(Beginning of Record extracts)

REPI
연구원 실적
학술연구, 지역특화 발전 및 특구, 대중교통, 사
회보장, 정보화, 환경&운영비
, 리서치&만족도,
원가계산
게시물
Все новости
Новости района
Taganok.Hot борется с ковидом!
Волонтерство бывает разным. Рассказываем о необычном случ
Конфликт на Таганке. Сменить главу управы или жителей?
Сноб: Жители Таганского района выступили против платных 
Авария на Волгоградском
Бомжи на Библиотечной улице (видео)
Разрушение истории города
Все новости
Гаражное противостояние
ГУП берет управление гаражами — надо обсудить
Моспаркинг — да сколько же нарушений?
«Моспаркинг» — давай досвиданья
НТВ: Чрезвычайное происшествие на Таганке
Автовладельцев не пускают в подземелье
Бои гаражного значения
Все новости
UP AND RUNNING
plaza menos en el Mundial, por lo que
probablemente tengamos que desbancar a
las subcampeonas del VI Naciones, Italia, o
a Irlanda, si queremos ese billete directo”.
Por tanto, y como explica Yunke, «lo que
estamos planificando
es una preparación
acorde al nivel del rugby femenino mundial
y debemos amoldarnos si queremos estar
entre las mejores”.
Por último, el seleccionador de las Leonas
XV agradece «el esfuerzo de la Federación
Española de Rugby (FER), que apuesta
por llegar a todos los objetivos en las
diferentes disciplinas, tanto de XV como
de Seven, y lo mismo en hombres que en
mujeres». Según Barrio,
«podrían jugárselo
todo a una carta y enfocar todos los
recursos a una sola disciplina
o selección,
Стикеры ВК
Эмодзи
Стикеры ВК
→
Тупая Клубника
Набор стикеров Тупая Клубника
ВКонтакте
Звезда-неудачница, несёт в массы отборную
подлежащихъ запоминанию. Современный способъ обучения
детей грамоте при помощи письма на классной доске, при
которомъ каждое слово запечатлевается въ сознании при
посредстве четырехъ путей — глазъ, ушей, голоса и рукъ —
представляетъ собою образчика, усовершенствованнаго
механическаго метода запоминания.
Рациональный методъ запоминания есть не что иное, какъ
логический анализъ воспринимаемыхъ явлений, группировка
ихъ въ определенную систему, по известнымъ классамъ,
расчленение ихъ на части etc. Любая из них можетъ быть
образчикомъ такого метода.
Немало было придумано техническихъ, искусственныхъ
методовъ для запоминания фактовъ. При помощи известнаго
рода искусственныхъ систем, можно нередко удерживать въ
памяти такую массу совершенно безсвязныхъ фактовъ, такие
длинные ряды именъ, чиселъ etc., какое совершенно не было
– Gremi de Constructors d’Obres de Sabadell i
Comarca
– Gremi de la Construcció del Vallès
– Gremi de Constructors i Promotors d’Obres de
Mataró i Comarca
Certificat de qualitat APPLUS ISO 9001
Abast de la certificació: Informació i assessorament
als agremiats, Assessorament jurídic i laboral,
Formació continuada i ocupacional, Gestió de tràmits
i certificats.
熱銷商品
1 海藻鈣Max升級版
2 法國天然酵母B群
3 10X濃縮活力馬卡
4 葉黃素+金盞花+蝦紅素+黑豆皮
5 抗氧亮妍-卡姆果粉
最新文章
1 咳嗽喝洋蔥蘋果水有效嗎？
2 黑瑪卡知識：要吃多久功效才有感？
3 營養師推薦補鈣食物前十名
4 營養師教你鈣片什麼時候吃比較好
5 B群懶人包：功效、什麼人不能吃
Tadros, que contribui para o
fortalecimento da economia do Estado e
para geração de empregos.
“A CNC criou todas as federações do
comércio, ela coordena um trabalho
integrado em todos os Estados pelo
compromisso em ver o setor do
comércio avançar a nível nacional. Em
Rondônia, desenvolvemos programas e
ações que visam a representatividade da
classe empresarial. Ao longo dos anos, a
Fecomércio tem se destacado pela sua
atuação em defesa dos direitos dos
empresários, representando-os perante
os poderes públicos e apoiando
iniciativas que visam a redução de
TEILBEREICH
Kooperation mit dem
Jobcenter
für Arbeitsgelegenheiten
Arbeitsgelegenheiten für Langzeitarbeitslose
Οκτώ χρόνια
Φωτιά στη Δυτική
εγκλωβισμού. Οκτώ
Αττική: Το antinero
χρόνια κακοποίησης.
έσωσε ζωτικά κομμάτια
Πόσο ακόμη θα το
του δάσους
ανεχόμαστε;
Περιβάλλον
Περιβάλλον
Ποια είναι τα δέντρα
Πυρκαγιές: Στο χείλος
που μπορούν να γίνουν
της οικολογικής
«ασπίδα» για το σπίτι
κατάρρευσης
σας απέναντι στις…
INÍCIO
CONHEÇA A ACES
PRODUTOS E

(End of Record extracts)

Problem description | Nothing in the records above may be left out when you repeat them exactly.

Answer |
REPI
연구원 실적
학술연구, 지역특화 발전 및 특구, 대중교통, 사
회보장, 정보화, 환경&운영비
, 리서치&만족도,
원가계산
게시물
Все новости
Новости района
Taganok.Hot борется с ковидом!
Волонтерство бывает разным. Рассказываем о необычном случ
Конфликт на Таганке. Сменить главу управы или жителей?
Сноб: Жители Таганского района выступили против платных 
Авария на Волгоградском
Бомжи на Библиотечной улице (видео)
Разрушение истории города
Все новости
Гаражное противостояние
ГУП берет управление гаражами — надо обсудить
Моспаркинг — да сколько же нарушений?
«Моспаркинг» — давай досвиданья
НТВ: Чрезвычайное происшествие на Таганке
Автовладельцев не пускают в подземелье
Бои гаражного значения
Все новости
UP AND RUNNING
plaza menos en el Mundial, por lo que
probablemente tengamos que desbancar a
las subcampeonas del VI Naciones, Italia, o
a Irlanda, si queremos ese billete directo”.
Por tanto, y como explica Yunke, «lo que
estamos planificando
es una preparación
acorde al nivel del rugby femenino mundial
y debemos amoldarnos si queremos estar
entre las mejores”.
Por último, el seleccionador de las Leonas
XV agradece «el esfuerzo de la Federación
Española de Rugby (FER), que apuesta
por llegar a todos los objetivos en las
diferentes disciplinas, tanto de XV como
de Seven, y lo mismo en hombres que en
mujeres». Según Barrio,
«podrían jugárselo
todo a una carta y enfocar todos los
recursos a una sola disciplina
o selección,
Стикеры ВК
Эмодзи
Стикеры ВК
→
Тупая Клубника
Набор стикеров Тупая Клубника
ВКонтакте
Звезда-неудачница, несёт в массы отборную
подлежащихъ запоминанию. Современный способъ обучения
детей грамоте при помощи письма на классной доске, при
которомъ каждое слово запечатлевается въ сознании при
посредстве четырехъ путей — глазъ, ушей, голоса и рукъ —
представляетъ собою образчика, усовершенствованнаго
механическаго метода запоминания.
Рациональный методъ запоминания есть не что иное, какъ
логический анализъ воспринимаемыхъ явлений, группировка
ихъ въ определенную систему, по известнымъ классамъ,
расчленение ихъ на части etc. Любая из них можетъ быть
образчикомъ такого метода.
Немало было придумано техническихъ, искусственныхъ
методовъ для запоминания фактовъ. При помощи известнаго
рода искусственныхъ систем, можно нередко удерживать въ
памяти такую массу совершенно безсвязныхъ фактовъ, такие
длинные ряды именъ, чиселъ etc., какое совершенно не было
– Gremi de Constructors d’Obres de Sabadell i
Comarca
– Gremi de la Construcció del Vallès
– Gremi de Constructors i Promotors d’Obres de
Mataró i Comarca
Certificat de qualitat APPLUS ISO 9001
Abast de la certificació: Informació i assessorament
als agremiats, Assessorament jurídic i laboral,
Formació continuada i ocupacional, Gestió de tràmits
i certificats.
熱銷商品
1 海藻鈣Max升級版
2 法國天然酵母B群
3 10X濃縮活力馬卡
4 葉黃素+金盞花+蝦紅素+黑豆皮
5 抗氧亮妍-卡姆果粉
最新文章
1 咳嗽喝洋蔥蘋果水有效嗎？
2 黑瑪卡知識：要吃多久功效才有感？
3 營養師推薦補鈣食物前十名
4 營養師教你鈣片什麼時候吃比較好
5 B群懶人包：功效、什麼人不能吃
Tadros, que contribui para o
fortalecimento da economia do Estado e
para geração de empregos.
“A CNC criou todas as federações do
comércio, ela coordena um trabalho
integrado em todos os Estados pelo
compromisso em ver o setor do
comércio avançar a nível nacional. Em
Rondônia, desenvolvemos programas e
ações que visam a representatividade da
classe empresarial. Ao longo dos anos, a
Fecomércio tem se destacado pela sua
atuação em defesa dos direitos dos
empresários, representando-os perante
os poderes públicos e apoiando
iniciativas que visam a redução de
TEILBEREICH
Kooperation mit dem
Jobcenter
für Arbeitsgelegenheiten
Arbeitsgelegenheiten für Langzeitarbeitslose
Οκτώ χρόνια
Φωτιά στη Δυτική
εγκλωβισμού. Οκτώ
Αττική: Το antinero
χρόνια κακοποίησης.
έσωσε ζωτικά κομμάτια
Πόσο ακόμη θα το
του δάσους
ανεχόμαστε;
Περιβάλλον
Περιβάλλον
Ποια είναι τα δέντρα
Πυρκαγιές: Στο χείλος
που μπορούν να γίνουν
της οικολογικής
«ασπίδα» για το σπίτι
κατάρρευσης
σας απέναντι στις…
INÍCIO
CONHEÇA A ACES
PRODUTOS E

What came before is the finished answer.